(Dataset records)

= = =

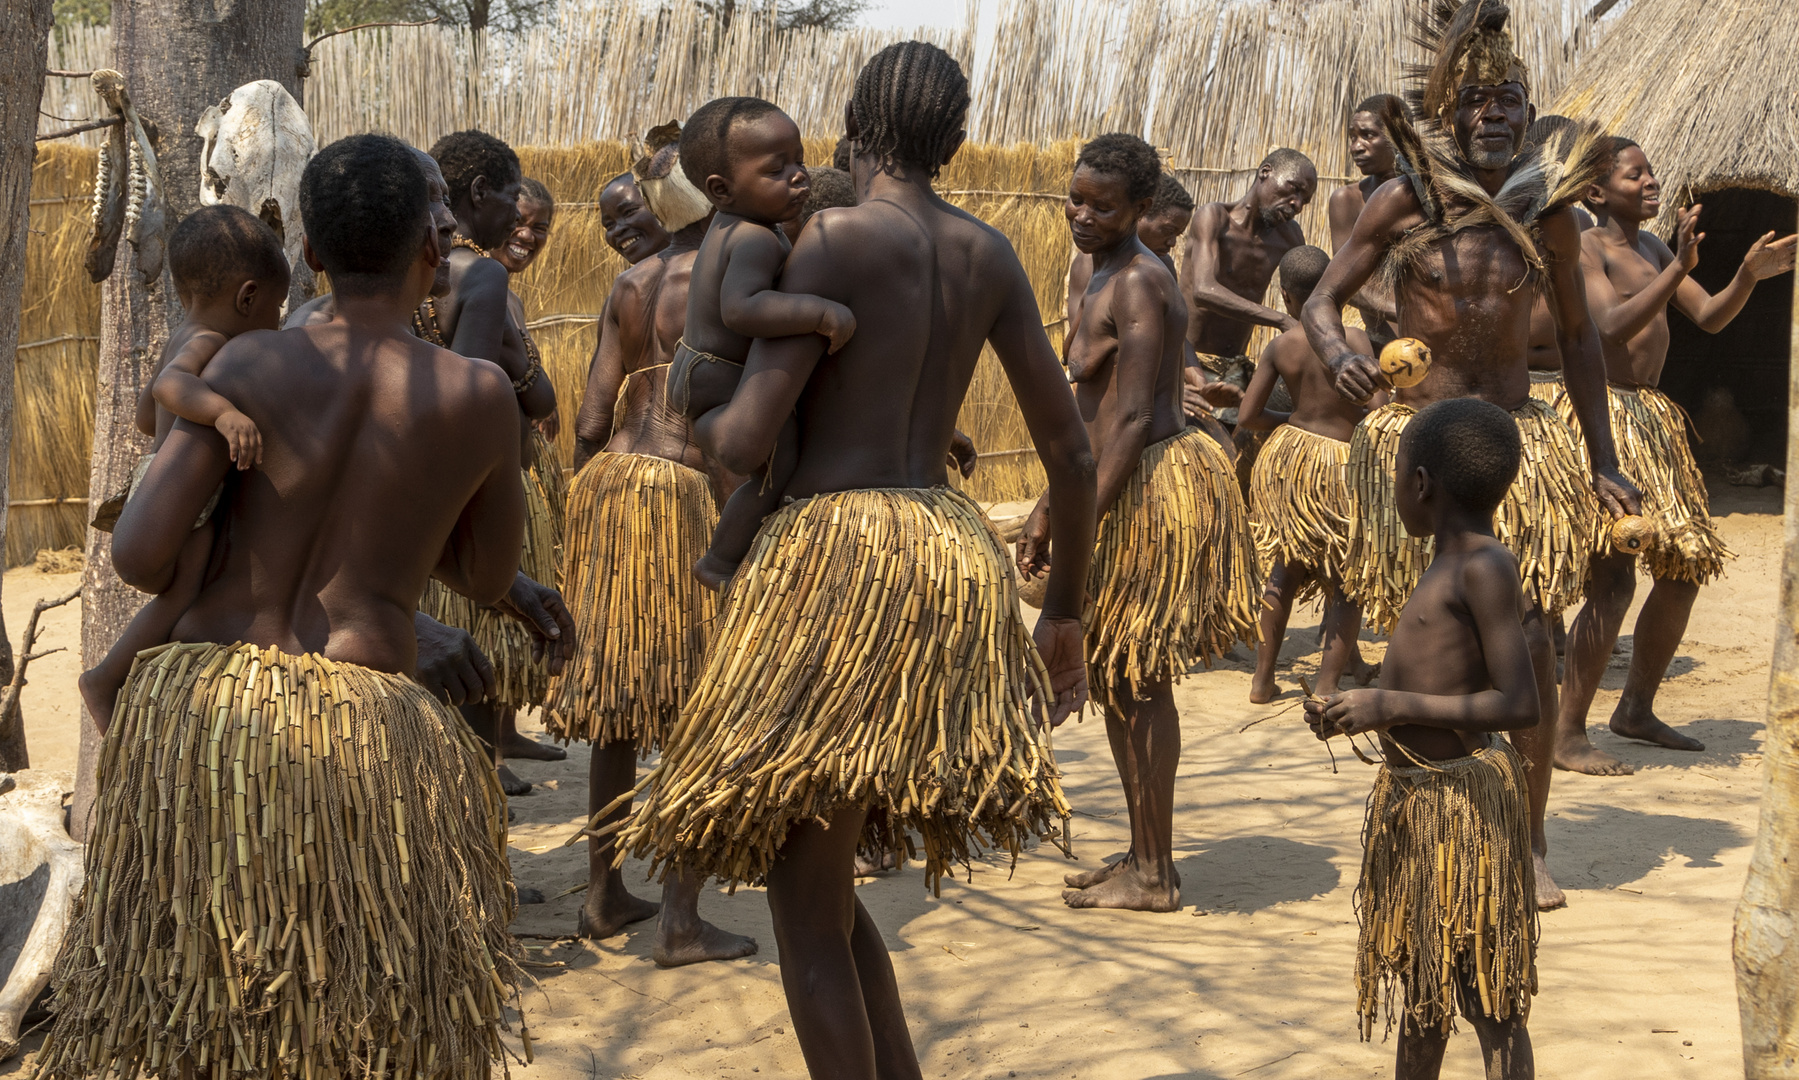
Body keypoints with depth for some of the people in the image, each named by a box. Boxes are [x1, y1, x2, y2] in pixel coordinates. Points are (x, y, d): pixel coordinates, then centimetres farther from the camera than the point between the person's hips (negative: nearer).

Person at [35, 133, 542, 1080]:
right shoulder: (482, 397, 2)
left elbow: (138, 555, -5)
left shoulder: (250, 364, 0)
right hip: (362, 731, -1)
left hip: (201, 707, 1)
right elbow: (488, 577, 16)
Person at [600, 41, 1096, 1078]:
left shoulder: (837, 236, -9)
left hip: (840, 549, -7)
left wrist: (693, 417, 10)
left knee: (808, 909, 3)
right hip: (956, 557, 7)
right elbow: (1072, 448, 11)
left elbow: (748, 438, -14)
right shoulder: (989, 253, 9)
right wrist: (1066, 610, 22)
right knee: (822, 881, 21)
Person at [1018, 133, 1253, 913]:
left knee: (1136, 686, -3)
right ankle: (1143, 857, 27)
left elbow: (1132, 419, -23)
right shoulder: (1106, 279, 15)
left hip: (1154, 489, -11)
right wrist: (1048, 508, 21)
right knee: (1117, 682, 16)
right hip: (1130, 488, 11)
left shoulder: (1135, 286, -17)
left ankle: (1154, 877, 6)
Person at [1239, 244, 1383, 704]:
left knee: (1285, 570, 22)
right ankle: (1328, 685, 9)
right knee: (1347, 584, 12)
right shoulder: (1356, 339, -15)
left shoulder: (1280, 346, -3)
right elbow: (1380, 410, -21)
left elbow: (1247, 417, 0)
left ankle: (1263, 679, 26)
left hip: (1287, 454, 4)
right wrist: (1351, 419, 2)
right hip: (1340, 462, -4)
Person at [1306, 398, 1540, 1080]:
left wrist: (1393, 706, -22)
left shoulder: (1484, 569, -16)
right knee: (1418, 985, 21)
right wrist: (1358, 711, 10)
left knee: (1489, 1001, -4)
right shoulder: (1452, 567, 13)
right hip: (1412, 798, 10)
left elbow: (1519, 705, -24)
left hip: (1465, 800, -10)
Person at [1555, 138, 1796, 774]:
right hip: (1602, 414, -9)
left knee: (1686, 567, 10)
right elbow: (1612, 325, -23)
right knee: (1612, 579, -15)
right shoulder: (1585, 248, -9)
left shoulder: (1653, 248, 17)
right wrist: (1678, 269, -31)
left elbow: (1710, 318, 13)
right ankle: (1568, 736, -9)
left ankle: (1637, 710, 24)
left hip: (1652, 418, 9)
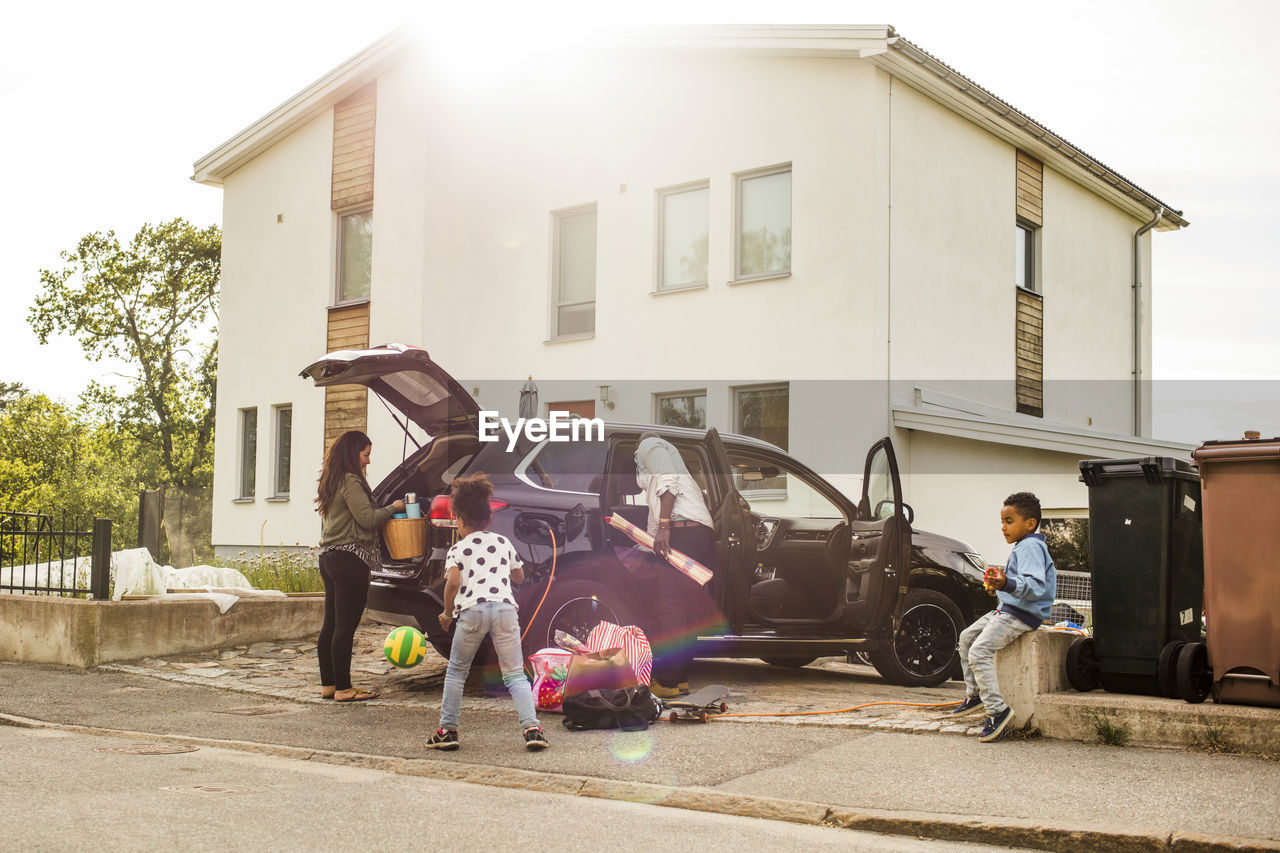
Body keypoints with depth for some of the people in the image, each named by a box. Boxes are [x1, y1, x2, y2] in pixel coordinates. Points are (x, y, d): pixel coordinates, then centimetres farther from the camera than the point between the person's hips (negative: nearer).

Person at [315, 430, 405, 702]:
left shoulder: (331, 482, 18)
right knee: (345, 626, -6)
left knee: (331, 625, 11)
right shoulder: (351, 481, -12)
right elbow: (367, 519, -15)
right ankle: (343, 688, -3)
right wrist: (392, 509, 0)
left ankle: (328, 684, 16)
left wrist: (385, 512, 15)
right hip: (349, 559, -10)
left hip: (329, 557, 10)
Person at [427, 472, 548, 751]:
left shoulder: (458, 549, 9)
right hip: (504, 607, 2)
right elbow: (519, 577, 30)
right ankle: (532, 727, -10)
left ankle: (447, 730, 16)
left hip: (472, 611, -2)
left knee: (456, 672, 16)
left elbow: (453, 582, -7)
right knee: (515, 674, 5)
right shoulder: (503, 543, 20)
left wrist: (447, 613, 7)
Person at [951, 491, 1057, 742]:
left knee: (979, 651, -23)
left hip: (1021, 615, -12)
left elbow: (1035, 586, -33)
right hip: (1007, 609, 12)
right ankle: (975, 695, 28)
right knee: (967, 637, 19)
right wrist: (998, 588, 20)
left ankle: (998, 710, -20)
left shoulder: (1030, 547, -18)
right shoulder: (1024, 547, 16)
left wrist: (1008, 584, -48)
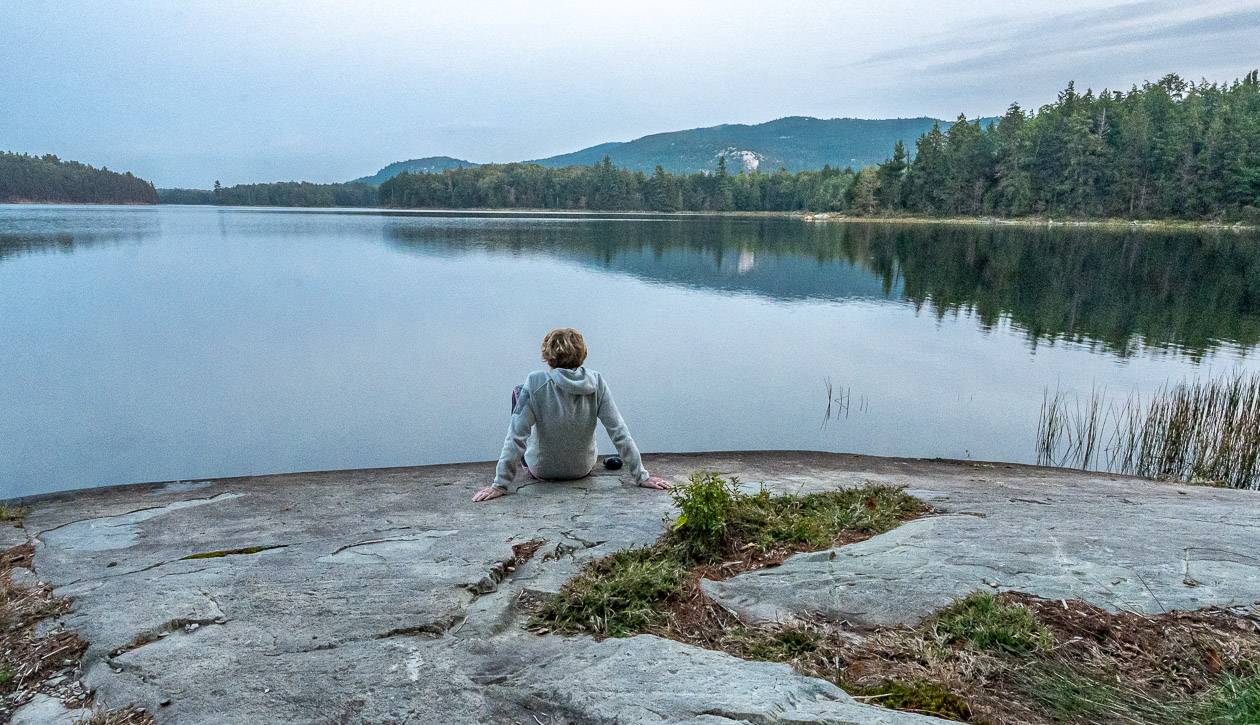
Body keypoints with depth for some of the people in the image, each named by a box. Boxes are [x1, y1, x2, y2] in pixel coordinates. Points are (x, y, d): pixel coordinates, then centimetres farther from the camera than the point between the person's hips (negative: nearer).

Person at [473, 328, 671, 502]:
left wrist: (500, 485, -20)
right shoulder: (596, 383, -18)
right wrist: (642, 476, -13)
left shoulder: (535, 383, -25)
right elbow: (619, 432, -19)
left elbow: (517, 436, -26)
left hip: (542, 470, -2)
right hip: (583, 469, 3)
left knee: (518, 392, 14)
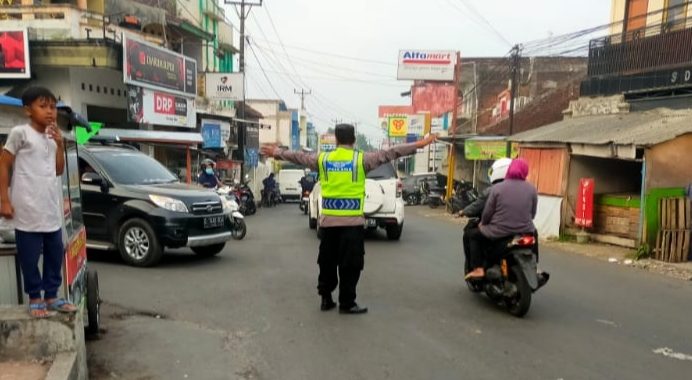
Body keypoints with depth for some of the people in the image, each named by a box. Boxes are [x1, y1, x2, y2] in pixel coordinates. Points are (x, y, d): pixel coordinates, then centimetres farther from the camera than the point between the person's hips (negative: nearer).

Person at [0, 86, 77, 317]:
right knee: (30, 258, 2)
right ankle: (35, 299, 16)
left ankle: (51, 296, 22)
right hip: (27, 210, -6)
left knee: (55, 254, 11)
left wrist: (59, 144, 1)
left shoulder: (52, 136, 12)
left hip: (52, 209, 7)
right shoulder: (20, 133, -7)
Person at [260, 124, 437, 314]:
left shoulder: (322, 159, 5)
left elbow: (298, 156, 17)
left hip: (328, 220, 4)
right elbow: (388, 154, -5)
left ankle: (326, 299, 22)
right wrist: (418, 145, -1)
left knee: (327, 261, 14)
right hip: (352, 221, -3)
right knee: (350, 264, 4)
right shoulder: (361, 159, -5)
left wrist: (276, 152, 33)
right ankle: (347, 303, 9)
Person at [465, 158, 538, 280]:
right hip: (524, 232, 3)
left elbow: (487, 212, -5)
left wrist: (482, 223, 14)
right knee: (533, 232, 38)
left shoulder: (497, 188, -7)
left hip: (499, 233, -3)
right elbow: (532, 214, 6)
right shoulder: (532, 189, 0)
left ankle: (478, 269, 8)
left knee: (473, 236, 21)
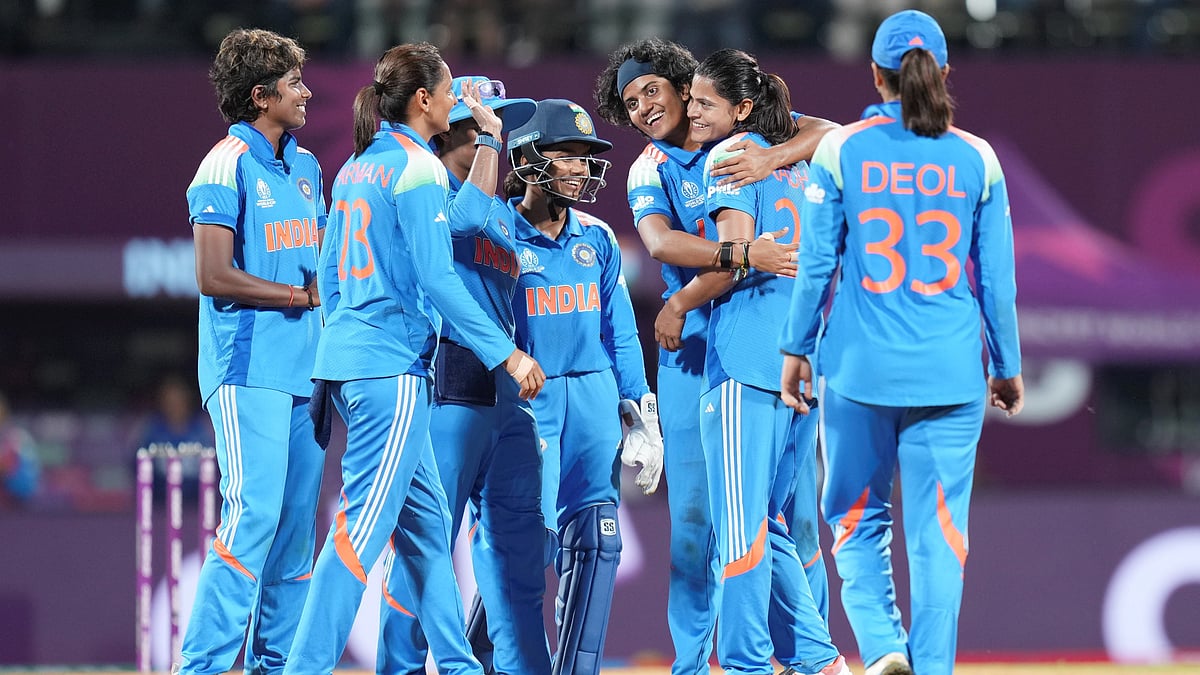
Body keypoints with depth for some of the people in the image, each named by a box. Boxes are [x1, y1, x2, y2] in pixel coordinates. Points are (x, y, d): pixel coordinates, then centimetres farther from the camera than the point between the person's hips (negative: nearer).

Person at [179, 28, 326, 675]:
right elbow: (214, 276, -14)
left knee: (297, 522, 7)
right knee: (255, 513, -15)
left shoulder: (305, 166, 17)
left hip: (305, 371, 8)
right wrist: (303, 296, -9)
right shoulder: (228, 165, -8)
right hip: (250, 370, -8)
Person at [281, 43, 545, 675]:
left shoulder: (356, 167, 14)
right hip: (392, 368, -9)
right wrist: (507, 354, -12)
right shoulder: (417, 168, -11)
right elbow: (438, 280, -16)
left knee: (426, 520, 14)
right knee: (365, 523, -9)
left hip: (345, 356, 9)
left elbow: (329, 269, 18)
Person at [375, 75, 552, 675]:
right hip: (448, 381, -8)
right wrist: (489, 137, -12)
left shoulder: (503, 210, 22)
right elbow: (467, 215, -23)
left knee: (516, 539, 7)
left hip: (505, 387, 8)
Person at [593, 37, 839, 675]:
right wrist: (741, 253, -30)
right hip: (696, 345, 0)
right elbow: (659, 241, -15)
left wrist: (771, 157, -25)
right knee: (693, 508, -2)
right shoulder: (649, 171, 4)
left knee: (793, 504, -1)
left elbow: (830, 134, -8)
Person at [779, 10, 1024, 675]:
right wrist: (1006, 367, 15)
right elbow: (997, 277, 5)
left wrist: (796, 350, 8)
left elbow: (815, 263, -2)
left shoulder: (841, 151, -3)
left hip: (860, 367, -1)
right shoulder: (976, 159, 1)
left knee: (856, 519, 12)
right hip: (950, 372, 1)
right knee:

= = =

▶ _THE PROBLEM_:
All records above are to be output verbatim, with their pictures omitted.

▶ _ANSWER SECTION_:
Body keypoints with depth for some of the people in the image, each named by a box. Boxes are [x1, y1, x2, y2] in pixel coordinates. Points are (x, y, d): pixel coordinates, then centimetres farther from the camera than the point between the person's hips (negative: nearer).

Person at [35, 133, 542, 1080]:
right shoulder: (482, 397, 2)
left elbow: (138, 555, -5)
left shoulder: (250, 364, 0)
right hip: (362, 731, -1)
left hip: (201, 707, 1)
right elbow: (488, 577, 16)
Person at [600, 41, 1096, 1078]:
left shoulder: (837, 236, -9)
left hip: (840, 549, -7)
left wrist: (693, 417, 10)
left knee: (808, 909, 3)
right hip: (956, 557, 7)
right elbow: (1072, 448, 11)
left elbow: (748, 438, -14)
right shoulder: (989, 253, 9)
right wrist: (1066, 610, 22)
right knee: (822, 881, 21)
Person at [1018, 133, 1253, 913]:
left knee: (1136, 686, -3)
right ankle: (1143, 857, 27)
left elbow: (1132, 419, -23)
right shoulder: (1106, 279, 15)
left hip: (1154, 489, -11)
right wrist: (1048, 508, 21)
right knee: (1117, 682, 16)
right hip: (1130, 488, 11)
left shoulder: (1135, 286, -17)
left ankle: (1154, 877, 6)
Person at [1239, 244, 1383, 704]:
left knee: (1285, 570, 22)
right ankle: (1328, 685, 9)
right knee: (1347, 584, 12)
right shoulder: (1356, 339, -15)
left shoulder: (1280, 346, -3)
right elbow: (1380, 410, -21)
left elbow: (1247, 417, 0)
left ankle: (1263, 679, 26)
left hip: (1287, 454, 4)
right wrist: (1351, 419, 2)
right hip: (1340, 462, -4)
Person at [1306, 398, 1540, 1080]:
left wrist: (1393, 706, -22)
left shoulder: (1484, 569, -16)
right knee: (1418, 985, 21)
right wrist: (1358, 711, 10)
left knee: (1489, 1001, -4)
right shoulder: (1452, 567, 13)
right hip: (1412, 798, 10)
left elbow: (1519, 705, -24)
left hip: (1465, 800, -10)
Person at [1555, 138, 1796, 774]:
right hip: (1602, 414, -9)
left knee: (1686, 567, 10)
right elbow: (1612, 325, -23)
right knee: (1612, 579, -15)
right shoulder: (1585, 248, -9)
left shoulder: (1653, 248, 17)
right wrist: (1678, 269, -31)
left elbow: (1710, 318, 13)
right ankle: (1568, 736, -9)
left ankle: (1637, 710, 24)
left hip: (1652, 418, 9)
Body keypoints with depth for some of the people in the image, each named by a box. Boxes are [x1, y1, x2, y2] in pixel coordinates. Points are (x, y, d): pixel coordinates, then centimetres farther from the camera than the point between the person's hips (negative: nearer).

Person at [315, 430, 405, 702]:
left shoulder: (331, 482, 18)
right knee: (345, 626, -6)
left knee: (331, 625, 11)
right shoulder: (351, 481, -12)
right elbow: (367, 519, -15)
right ankle: (343, 688, -3)
right wrist: (392, 509, 0)
left ankle: (328, 684, 16)
left wrist: (385, 512, 15)
right hip: (349, 559, -10)
left hip: (329, 557, 10)
Person at [427, 472, 548, 751]:
left shoulder: (458, 549, 9)
right hip: (504, 607, 2)
right elbow: (519, 577, 30)
right ankle: (532, 727, -10)
left ankle: (447, 730, 16)
left hip: (472, 611, -2)
left knee: (456, 672, 16)
left elbow: (453, 582, -7)
right knee: (515, 674, 5)
right shoulder: (503, 543, 20)
left wrist: (447, 613, 7)
Person at [951, 491, 1057, 742]:
left knee: (979, 651, -23)
left hip: (1021, 615, -12)
left elbow: (1035, 586, -33)
right hip: (1007, 609, 12)
right ankle: (975, 695, 28)
right knee: (967, 637, 19)
right wrist: (998, 588, 20)
left ankle: (998, 710, -20)
left shoulder: (1030, 547, -18)
right shoulder: (1024, 547, 16)
left wrist: (1008, 584, -48)
Body keypoints with depth for some of the people in the image, each named by a box. Boxes are [x1, y1, x2, y2] in pixel coordinates. Points are (x, y, d): pixel coordinates, then centimetres farther from the camera than the point between the person's hips (negative: nearer).

Person at [473, 328, 671, 502]:
left wrist: (500, 485, -20)
right shoulder: (596, 383, -18)
right wrist: (642, 476, -13)
left shoulder: (535, 383, -25)
right elbow: (619, 432, -19)
left elbow: (517, 436, -26)
left hip: (542, 470, -2)
right hip: (583, 469, 3)
left knee: (518, 392, 14)
Body keypoints with depth for some of the people in the image, each named by a box. Boxes are [x1, y1, x2, y2] in pixel coordinates. Points are (x, y, d): pixel coordinates, then centimetres farther from the camera than the point between the person's hips (negative: nearer).

Person at [0, 86, 77, 317]:
right knee: (30, 258, 2)
right ankle: (35, 299, 16)
left ankle: (51, 296, 22)
right hip: (27, 210, -6)
left knee: (55, 254, 11)
left wrist: (59, 144, 1)
left shoulder: (52, 136, 12)
left hip: (52, 209, 7)
right shoulder: (20, 133, -7)
Person at [260, 124, 437, 314]:
left shoulder: (322, 159, 5)
left elbow: (298, 156, 17)
left hip: (328, 220, 4)
right elbow: (388, 154, -5)
left ankle: (326, 299, 22)
right wrist: (418, 145, -1)
left knee: (327, 261, 14)
right hip: (352, 221, -3)
right knee: (350, 264, 4)
right shoulder: (361, 159, -5)
left wrist: (276, 152, 33)
right ankle: (347, 303, 9)
Person at [465, 158, 538, 280]:
right hip: (524, 232, 3)
left elbow: (487, 212, -5)
left wrist: (482, 223, 14)
right knee: (533, 232, 38)
left shoulder: (497, 188, -7)
left hip: (499, 233, -3)
right elbow: (532, 214, 6)
right shoulder: (532, 189, 0)
left ankle: (478, 269, 8)
left knee: (473, 236, 21)
Body keypoints with depth for some of the people in the image, each named by a box. Boxes are [x1, y1, x2, y2] in pixel coordinates. Points are (x, y, d): pixel coordinates, then centimetres farther from the camera than the point between the person's hips (negative: nearer).

Person at [179, 28, 326, 675]:
right elbow: (214, 276, -14)
left knee: (297, 522, 7)
right knee: (255, 513, -15)
left shoulder: (305, 166, 17)
left hip: (305, 371, 8)
right wrist: (303, 296, -9)
right shoulder: (228, 165, -8)
right hip: (250, 370, -8)
Person at [281, 43, 545, 675]:
left shoulder: (356, 167, 14)
right hip: (392, 368, -9)
right wrist: (507, 354, -12)
right shoulder: (417, 168, -11)
right elbow: (438, 280, -16)
left knee: (426, 520, 14)
right knee: (365, 523, -9)
left hip: (345, 356, 9)
left elbow: (329, 269, 18)
Person at [375, 75, 552, 675]:
right hip: (448, 381, -8)
right wrist: (489, 137, -12)
left shoulder: (503, 210, 22)
right elbow: (467, 215, -23)
left knee: (516, 539, 7)
left hip: (505, 387, 8)
Person at [593, 37, 839, 675]:
right wrist: (741, 253, -30)
right hip: (696, 345, 0)
right elbow: (659, 241, -15)
left wrist: (771, 157, -25)
right knee: (693, 508, -2)
right shoulder: (649, 171, 4)
left knee: (793, 504, -1)
left elbow: (830, 134, -8)
Person at [779, 10, 1024, 675]:
right wrist: (1006, 367, 15)
right elbow: (997, 277, 5)
left wrist: (796, 350, 8)
left elbow: (815, 263, -2)
left shoulder: (841, 151, -3)
left hip: (860, 367, -1)
right shoulder: (976, 159, 1)
left knee: (856, 519, 12)
right hip: (950, 372, 1)
right knee:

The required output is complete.